A search was conducted in order to locate any damage done to the Earth's surface in the form of surface ruptures. This search was heavily conducted in and around the Kato Achaea train station. The Kato Achaia Train station is located about four fifths of a kilometer from the coastline. This search took place two days after the incident of the earthquake. The search consisted of a mapping of the train station, discussion with a station operator, and a careful process of observing the ground. There was significant notable damage done to the rails of the station. In the northern part of the station there was both compression and extension damage noted on the ground. This did damage to the Kato Achaia train station's rails. Although the rails were replaced before the inspection began.
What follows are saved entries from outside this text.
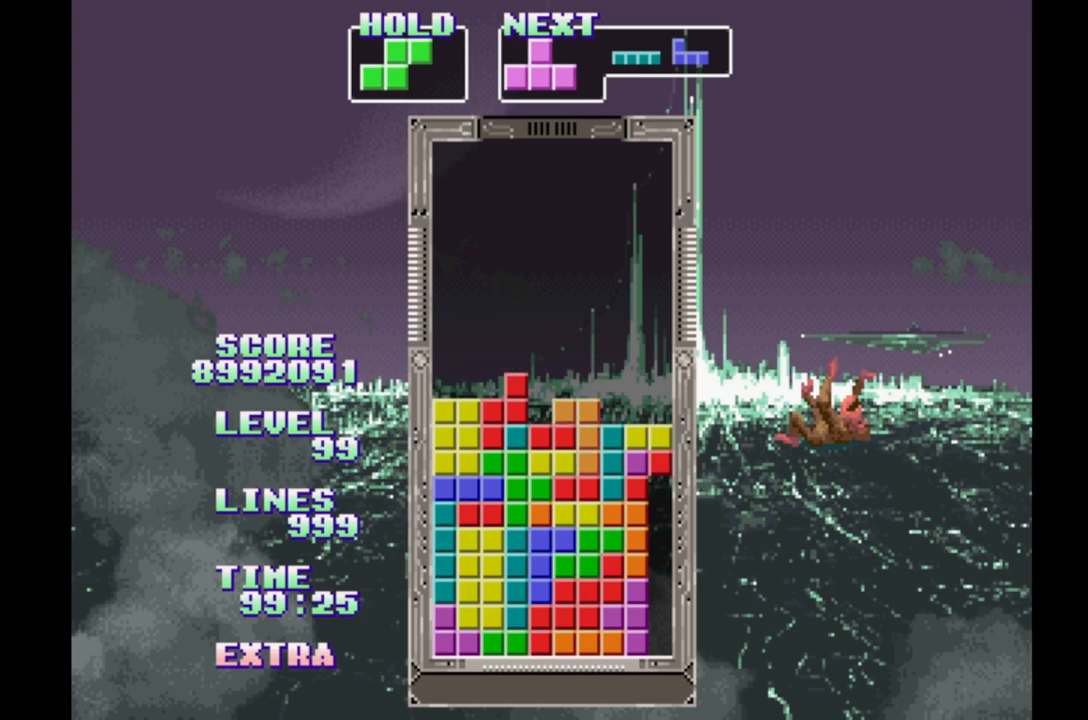
Gameplay with a controller (Xbox layout); each line is a JSON object with the inputs held at the frame after it. "events" lists button and stick changes between this image and that frame as [ms after this image, input, new state], when the widget could be followed in between. Not read: L2 L3 R2 R3 left_stick right_stick.
{"buttons": ["DPAD_RIGHT"], "events": [[83, "DPAD_UP", "down"], [183, "DPAD_UP", "up"]]}
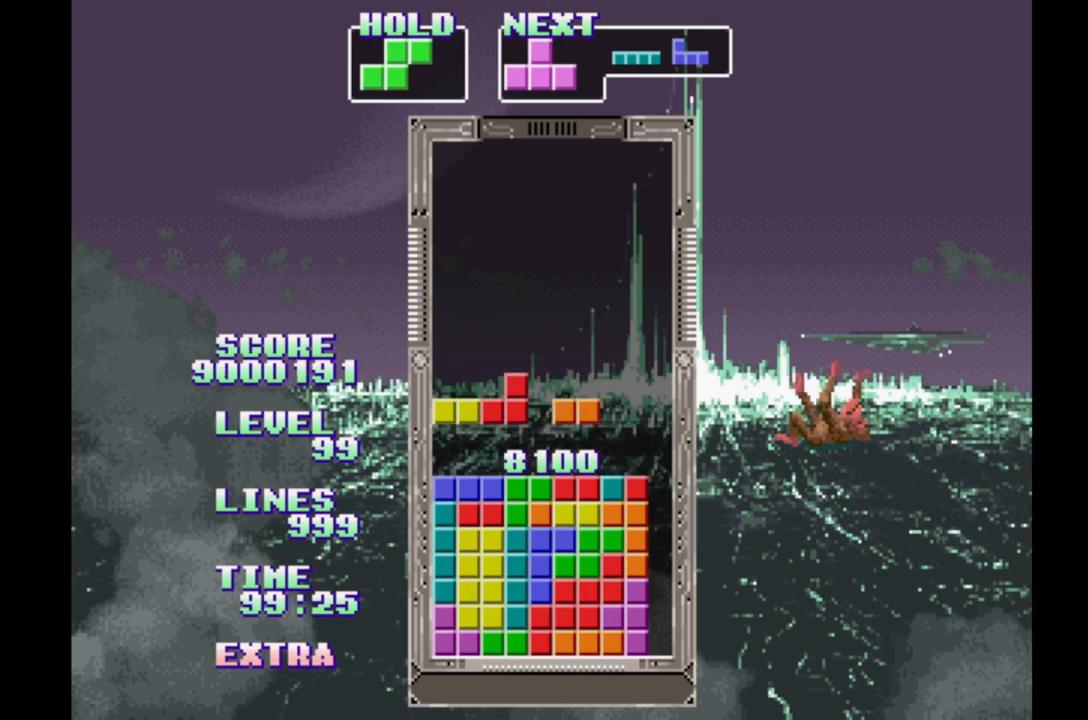
{"buttons": ["DPAD_RIGHT"], "events": []}
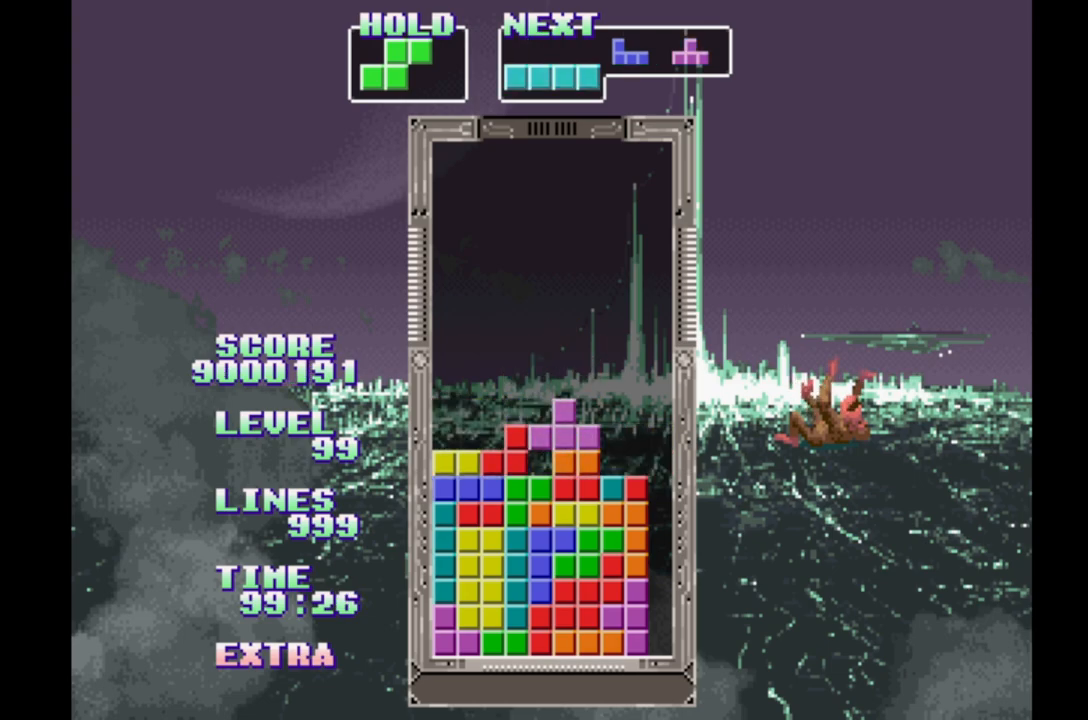
{"buttons": ["DPAD_RIGHT"], "events": [[250, "DPAD_UP", "down"], [383, "DPAD_UP", "up"]]}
This was done to continue the operation of the station immediately after the earthquake occurred. On the southern side of the station there was obvious evidence of compression damage done to the rails. The movements of the Earth caused the southern rails to buckle together, making them unusable.

==Aftermath==

The villages of Santomeri and Portes have both been declared hazardous areas. They have been evacuated due to the damage done to the Skollis Mountain by the earthquake. The falling Limestone from the village is a major Hazard, and the government decided that no more risks are to be taken. Along with the evacuation, some of the damage done to the Kato Achaia train station has been repaired in the form of replaced rails within two days of the occurrence of the earthquake. This was to keep the train station in operation.